Monday, January 22, 2007

Musings On The Summer Song


Hello! After an unfortunate hiatus, I have returned to continue writing about musicy stuff. Sorry about the gap – I'm in the middle of my summer holidays, which means that time passes at three thousand times the regular speed and all spare time gets instantly filled. So, in tribute to the summerness of summer holidays, I thought I'd work out what makes a great summer song.

First of all, it has to capture some sort of feeling about the heat. There is the morning sunrisey bit, when everything is calm, slightly cool, clear and simple. You'd probably want a lot of treble sounds, maybe some xylophone or something. Bright, happy sounds but not particularly energetic. Great example: Glosoli and Hoppipolla by Sigur Ros (they sound like a sunrise). If you live in Australia, or anywhere that gets really hot, then you would understand that in the afternoon of a really hot day, everyone starts getting sweaty and the air is heavy. This is the best time to be in the crowd at a music festival – and the perfect music captures the thick feeling. Songs for this time have to sound a little sweaty and half-naked (someone I knew once described them as 'primal'), and they have to have some sort of wall of sound thing going on – but not too much bass. Once you start adding massive bass lines, you end up with winter material. The subject matter can't be too dark either – we're in bright sunshine, not rain and clouds. Songs to listen to: Minerva by the Deftones and One Great Summer by Amplifier (most things by Amplifier fit the bill). Finally the evening, when it's still rather hot, but now everyone is way to tired to do anything about it. You need calm songs, with a few notes and lots of space between them, or man and his guitar and cello. Break for Me by Art of Fighting, or Sirens by My Friend the Chocolate cake, or any Damien Rice or some smooth jazz (like Cassandra Wilson)– all these are songs to fall asleep to.

Information supplied
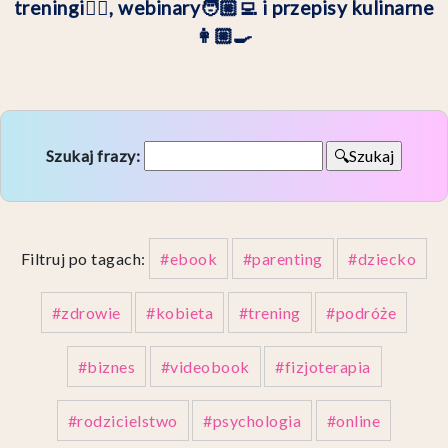
treningi🏋🏼, webinary🧑🏼‍💻 i przepisy kulinarne
👩🏼‍🍳
Szukaj frazy:
Filtruj po tagach:
#ebook
#parenting
#dziecko
#zdrowie
#kobieta
#trening
#podróże
#biznes
#videobook
#fizjoterapia
#rodzicielstwo
#psychologia
#online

What you should do
Continue the blog post on what makes a great summer song, starting after its last sentence. The entries have no connection to the blog post on summer songs.

Result of the exercise
Second, as mentioned a little above, a summer song cannot be depressing or angry. The surfie songs of the 60's got it right when they talked about sitting on the beach and having an awesome time. The winter blues is a documented medical condition, but sunlight makes you happy. While I'm not a big fan of traditional summer music (the heat in Melbourne is usually a little too strong to match), a good summer song has to celebrate something not despair – excepting the evening stuff, when it's all about the sound rather than the lyrics.

Thirdly, a great summer song has to make you feel good. Whether its a powerful feeling from intense sound, or incredibly peaceful, or joyous from the sheer beauty of the music, summer music has to prop you up, not bring you down. It's the holidays! Go, celebrate, sit on the beach or go for a walk, or have a great big party (funk music makes great summer party music)!